Верховный Инка не считался сыном своего отца. Он был сыном солнца. Все 124 японских императора, сменявшие друг друга на протяжении истории этой страны, считались прямыми потомками богини солнца. Прадед первого императора, спустившийся с неба, принес с собой три предмета: меч, драгоценный камень и зеркало. Каково бы ни было происхождение самой легенды, три вещественных доказательства «неземного» происхождения династии действительно существуют. Они и сейчас хранятся в храмах как национальные реликвии.
В отличие от японских императоров фараоны Египта не претендовали на то, что они – потомки богов. Они не утверждали даже, что обрели власть из рук бога. Им это было не нужно. Они сами были богами. Каждый из них являлся земным воплощением бога Амона или Ра, бога солнца.
Для подданных, для смертных, для тех, кто жил за пределами дворца, предстать пред ликом фараона значило предстать перед самим богом. И тогда тот, кому выпадала высокая честь припасть к подножию трона, мог почувствовать леденящую пропасть между ним, обреченным на тление, и живым богом, от чьих уст исходило дыхание вечности.
«Нашел я его величество на троне в золотой нише. Когда простерся я на чреве моем, потерял сознание перед ним, тогда как этот бог дружелюбно приветствовал меня. Был я подобен человеку, охваченному мраком, душа моя удалилась, тело мое ослабло, мое сердце покинуло мою грудь, и не мог отличить я жизни от смерти…» Строки эти написаны почти сорок веков назад. Они не имели своей целью ни возвеличивания, ни лести в адрес того, кто был превыше возвеличивания и за пределами лести. Сцена эта представляет довольно точное описание того, что должен был испытывать смертный, оказавшись лицом к лицу с живым богом.

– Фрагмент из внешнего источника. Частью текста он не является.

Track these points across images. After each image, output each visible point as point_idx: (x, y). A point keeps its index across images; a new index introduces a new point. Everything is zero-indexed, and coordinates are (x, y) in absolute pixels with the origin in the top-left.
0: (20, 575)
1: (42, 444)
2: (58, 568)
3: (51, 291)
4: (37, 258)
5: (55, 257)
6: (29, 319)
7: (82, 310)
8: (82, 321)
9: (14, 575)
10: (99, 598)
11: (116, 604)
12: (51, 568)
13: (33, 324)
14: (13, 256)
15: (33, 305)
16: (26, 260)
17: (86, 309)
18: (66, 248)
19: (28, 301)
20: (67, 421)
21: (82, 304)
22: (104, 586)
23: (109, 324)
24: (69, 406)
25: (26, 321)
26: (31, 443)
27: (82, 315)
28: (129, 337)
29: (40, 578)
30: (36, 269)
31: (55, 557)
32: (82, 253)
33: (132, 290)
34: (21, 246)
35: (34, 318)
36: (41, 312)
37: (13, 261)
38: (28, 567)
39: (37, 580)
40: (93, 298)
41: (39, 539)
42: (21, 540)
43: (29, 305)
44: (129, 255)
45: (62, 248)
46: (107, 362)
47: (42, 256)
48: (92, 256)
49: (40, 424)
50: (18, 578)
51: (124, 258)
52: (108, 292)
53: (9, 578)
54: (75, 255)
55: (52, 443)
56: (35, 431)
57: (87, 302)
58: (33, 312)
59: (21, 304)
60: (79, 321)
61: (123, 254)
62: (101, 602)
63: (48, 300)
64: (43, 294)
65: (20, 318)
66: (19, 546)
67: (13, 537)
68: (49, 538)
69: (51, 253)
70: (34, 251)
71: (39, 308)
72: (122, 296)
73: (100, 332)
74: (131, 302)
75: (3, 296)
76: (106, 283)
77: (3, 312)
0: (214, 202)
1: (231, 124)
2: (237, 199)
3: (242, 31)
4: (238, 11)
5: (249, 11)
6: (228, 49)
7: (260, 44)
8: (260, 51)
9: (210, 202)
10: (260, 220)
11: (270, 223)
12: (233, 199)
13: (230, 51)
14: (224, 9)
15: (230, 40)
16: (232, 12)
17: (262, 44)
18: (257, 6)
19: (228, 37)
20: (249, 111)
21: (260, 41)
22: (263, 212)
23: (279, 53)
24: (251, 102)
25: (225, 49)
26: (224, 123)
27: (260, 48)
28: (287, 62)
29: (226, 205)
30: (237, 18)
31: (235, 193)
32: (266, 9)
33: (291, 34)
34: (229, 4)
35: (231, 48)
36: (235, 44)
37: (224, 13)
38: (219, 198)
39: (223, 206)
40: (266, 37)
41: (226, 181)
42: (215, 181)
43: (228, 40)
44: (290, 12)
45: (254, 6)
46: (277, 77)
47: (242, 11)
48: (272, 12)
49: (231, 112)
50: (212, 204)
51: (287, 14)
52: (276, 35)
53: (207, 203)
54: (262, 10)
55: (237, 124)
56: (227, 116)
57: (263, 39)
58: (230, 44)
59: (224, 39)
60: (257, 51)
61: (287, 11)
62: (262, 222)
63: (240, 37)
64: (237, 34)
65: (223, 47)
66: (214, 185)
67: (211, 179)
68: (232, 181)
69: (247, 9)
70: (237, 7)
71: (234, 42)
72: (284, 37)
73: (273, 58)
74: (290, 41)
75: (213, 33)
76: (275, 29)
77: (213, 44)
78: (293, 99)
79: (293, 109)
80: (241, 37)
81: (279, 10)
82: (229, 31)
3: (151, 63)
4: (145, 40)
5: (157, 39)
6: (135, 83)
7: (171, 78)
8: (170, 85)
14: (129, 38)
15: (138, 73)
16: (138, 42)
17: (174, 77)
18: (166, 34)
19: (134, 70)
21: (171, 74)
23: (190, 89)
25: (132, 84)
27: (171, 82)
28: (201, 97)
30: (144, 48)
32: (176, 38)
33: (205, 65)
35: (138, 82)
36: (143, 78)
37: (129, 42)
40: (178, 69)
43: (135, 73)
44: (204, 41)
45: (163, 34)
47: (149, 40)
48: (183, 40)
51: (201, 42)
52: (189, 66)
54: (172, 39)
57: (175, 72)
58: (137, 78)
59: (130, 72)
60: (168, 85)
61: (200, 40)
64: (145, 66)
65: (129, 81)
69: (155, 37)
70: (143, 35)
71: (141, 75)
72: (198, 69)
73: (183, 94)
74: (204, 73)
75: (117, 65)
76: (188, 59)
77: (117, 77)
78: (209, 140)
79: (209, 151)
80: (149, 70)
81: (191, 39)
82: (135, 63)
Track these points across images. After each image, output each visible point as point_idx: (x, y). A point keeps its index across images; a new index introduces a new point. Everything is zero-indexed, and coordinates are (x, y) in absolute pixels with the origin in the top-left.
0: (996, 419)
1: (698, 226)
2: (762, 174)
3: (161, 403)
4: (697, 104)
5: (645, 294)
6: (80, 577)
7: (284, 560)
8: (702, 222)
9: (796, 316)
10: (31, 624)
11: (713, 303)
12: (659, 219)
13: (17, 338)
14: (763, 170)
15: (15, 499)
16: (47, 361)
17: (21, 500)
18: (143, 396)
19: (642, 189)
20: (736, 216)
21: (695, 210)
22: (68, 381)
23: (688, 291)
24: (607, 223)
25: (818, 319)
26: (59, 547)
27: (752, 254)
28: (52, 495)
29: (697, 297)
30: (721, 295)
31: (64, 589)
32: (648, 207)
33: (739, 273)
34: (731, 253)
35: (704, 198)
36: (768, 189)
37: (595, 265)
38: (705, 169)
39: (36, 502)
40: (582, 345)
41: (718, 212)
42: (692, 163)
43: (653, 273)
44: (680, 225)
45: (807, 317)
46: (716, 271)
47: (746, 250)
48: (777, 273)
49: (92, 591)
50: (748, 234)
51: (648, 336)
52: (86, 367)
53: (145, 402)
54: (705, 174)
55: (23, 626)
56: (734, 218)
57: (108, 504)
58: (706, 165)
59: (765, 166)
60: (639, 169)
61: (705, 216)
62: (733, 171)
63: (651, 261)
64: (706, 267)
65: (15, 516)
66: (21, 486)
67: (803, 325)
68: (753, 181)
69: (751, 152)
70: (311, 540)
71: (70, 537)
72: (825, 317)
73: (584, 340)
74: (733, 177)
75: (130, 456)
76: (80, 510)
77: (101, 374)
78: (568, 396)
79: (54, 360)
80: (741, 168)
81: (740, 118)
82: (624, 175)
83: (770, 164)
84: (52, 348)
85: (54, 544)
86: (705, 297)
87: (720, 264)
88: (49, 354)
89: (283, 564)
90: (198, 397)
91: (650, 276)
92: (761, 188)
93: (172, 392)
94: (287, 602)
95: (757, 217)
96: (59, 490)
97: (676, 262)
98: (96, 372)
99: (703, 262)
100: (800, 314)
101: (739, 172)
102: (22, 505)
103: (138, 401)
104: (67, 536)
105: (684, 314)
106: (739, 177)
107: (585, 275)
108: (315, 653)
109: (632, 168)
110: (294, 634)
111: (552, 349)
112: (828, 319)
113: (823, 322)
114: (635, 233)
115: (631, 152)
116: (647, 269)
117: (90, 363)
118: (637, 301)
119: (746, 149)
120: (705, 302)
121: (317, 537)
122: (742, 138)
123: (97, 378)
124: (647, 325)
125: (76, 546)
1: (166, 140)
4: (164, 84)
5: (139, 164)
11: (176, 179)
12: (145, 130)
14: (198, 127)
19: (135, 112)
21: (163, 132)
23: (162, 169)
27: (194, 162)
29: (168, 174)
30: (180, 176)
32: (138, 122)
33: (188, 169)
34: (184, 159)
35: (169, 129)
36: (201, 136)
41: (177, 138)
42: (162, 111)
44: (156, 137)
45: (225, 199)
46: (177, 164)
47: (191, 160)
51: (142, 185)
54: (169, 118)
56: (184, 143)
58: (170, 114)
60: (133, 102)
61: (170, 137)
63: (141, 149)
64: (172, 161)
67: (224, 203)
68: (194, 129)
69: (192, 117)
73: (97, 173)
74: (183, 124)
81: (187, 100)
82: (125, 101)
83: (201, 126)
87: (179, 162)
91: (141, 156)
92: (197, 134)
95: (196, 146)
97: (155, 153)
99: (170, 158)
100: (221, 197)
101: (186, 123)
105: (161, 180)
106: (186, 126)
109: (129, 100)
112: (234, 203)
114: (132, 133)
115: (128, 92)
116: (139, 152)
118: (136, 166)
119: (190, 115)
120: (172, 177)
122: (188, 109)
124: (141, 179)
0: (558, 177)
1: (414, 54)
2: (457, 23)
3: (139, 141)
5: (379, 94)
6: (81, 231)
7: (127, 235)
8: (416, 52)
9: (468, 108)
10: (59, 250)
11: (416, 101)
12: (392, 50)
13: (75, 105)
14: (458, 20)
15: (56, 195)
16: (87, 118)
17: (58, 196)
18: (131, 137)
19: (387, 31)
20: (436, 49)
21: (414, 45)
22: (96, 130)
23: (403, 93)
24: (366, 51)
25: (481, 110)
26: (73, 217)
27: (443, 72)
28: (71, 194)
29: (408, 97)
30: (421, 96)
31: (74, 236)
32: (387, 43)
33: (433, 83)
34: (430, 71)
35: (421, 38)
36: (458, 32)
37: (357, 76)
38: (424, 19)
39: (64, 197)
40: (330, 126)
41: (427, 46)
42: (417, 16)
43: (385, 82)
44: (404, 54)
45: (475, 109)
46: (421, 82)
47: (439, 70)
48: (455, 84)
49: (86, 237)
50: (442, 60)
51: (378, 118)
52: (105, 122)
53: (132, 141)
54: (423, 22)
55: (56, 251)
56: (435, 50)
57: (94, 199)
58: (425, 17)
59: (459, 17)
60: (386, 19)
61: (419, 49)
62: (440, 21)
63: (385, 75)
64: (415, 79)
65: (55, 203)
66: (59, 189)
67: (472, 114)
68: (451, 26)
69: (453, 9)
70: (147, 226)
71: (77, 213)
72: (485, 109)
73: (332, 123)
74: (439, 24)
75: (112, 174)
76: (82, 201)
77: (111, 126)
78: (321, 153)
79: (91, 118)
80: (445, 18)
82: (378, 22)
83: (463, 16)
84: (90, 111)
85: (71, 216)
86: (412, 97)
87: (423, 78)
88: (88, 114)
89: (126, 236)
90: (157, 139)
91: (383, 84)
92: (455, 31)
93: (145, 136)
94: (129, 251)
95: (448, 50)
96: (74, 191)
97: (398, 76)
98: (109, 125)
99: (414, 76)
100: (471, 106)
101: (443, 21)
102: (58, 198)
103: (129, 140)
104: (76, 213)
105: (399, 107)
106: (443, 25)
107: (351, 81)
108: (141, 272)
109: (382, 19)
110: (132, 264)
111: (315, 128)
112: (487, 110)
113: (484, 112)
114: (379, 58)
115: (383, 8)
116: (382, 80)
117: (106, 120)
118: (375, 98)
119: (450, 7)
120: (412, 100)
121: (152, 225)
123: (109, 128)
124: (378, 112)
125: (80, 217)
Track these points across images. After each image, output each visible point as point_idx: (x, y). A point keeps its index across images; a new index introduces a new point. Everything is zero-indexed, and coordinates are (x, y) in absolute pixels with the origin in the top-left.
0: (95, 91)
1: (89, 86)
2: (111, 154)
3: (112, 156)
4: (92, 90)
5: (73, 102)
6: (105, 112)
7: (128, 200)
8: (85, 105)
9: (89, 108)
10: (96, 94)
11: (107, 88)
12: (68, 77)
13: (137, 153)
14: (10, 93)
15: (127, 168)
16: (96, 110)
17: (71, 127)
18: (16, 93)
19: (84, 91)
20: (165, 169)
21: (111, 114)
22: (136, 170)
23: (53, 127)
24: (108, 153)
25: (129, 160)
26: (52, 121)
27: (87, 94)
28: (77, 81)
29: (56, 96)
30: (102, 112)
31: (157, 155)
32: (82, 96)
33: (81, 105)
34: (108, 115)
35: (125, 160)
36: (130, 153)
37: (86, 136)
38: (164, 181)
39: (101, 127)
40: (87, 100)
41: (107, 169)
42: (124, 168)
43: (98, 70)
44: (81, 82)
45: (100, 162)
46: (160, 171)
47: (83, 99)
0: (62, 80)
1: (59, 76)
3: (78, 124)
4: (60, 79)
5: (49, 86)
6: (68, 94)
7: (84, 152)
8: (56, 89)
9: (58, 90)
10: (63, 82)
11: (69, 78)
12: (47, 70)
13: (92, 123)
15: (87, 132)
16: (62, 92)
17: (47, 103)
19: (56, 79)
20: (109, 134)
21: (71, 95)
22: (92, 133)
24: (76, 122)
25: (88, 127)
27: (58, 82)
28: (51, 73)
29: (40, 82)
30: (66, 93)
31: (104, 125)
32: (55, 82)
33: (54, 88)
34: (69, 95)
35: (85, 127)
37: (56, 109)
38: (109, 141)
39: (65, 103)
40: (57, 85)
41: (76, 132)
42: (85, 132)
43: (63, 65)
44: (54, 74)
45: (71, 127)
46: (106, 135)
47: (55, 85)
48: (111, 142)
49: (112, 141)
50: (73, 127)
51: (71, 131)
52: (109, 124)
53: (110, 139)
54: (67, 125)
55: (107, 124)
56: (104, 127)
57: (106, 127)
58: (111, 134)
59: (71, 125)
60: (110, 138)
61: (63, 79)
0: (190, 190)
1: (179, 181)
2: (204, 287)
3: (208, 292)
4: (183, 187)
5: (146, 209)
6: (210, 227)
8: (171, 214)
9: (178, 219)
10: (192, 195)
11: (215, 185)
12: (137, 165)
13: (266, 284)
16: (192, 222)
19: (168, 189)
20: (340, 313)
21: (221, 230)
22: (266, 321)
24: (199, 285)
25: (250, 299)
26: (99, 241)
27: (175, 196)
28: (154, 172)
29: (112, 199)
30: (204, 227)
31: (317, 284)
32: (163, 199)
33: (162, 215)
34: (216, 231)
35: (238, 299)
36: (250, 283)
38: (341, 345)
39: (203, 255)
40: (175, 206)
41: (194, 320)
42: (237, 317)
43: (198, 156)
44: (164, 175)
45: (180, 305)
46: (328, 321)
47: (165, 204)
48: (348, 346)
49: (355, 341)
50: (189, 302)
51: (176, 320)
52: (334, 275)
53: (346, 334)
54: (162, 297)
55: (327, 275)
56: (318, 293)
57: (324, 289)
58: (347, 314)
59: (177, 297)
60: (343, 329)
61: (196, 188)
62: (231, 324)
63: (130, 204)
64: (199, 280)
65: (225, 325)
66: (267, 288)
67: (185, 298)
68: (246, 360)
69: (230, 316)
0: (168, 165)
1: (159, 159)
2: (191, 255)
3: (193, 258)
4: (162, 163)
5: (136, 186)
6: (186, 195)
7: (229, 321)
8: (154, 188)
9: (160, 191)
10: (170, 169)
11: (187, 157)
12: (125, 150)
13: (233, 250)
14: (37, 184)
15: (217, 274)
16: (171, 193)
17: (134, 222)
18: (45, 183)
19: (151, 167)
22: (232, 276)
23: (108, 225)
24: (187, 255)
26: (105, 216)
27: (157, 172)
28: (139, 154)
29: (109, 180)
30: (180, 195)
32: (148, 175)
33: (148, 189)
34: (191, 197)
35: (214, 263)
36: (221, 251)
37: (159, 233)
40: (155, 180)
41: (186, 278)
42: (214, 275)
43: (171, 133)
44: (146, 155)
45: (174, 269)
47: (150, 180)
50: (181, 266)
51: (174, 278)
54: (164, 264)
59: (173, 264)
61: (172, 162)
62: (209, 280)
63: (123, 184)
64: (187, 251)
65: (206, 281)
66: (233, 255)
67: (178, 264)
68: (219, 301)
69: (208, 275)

Живой бог, фараон почитался «сыном бога Амона» – именно в этом крылся источник его божественной и непререкаемой власти. В сложном положении оказалась царица Хатшепсут: она не могла объявить себя «дочерью бога Амона» – такого термина просто не существовало. Но царица не была бы достойна своего назначения, если бы не нашла того выхода, который она нашла. Царица объявила себя сыном бога, а следовательно, мужчиной. И придворные живописцы, верные себе во все времена, изображали ее не иначе как мужчиной, а для большего правдоподобия – даже с бородой.
Правитель мог быть только богом или сыном бога. Поэтому так смутился и замахал руками главный жрец храма Амона, когда Александр Македонский, заговорив с ним, упомянул имя своего отца, царя Филиппа.
– Ты не должен называть своим отцом смертного человека! – воскликнул жрец. – Твоим отцом, от которого ты произошел в действительности, был бог Амон!
Когда Гай Калигула стал императором, к сонму римских богов прибавился еще один. Убежденный в своей нечеловеческой, божественной сущности, Калигула любил являться народу с символами божественности – с трезубцем, молнией или жезлом Меркурия в руках. Появляясь перед толпой для поклонения, он восходил на пьедестал и надолго замирал там, принимая пластические позы.
Желая предоставить своим подданным счастливую возможность постоянно воздавать ему божеские почести, Калигула соорудил себе храм, где была воздвигнута его статуя в натуральную величину. Ежедневно статую облекали в такие же одежды, как те, которые угодно было надеть в тот день императору. Каждый вечер жрецы совершали в храме сложный ритуал, принимали дары почитателей, совершали жертвоприношения. И на все это с высоты своего пьедестала золотыми бельмами глаз равнодушно взирала статуя императора. У ее лица было то чуть надменное, отчужденное выражение, которое, по представлению скульптора, должно было быть у бога. И теперь, подражая своему двойнику, Калигула, выходя к народу, старался придавать лицу такое же выражение.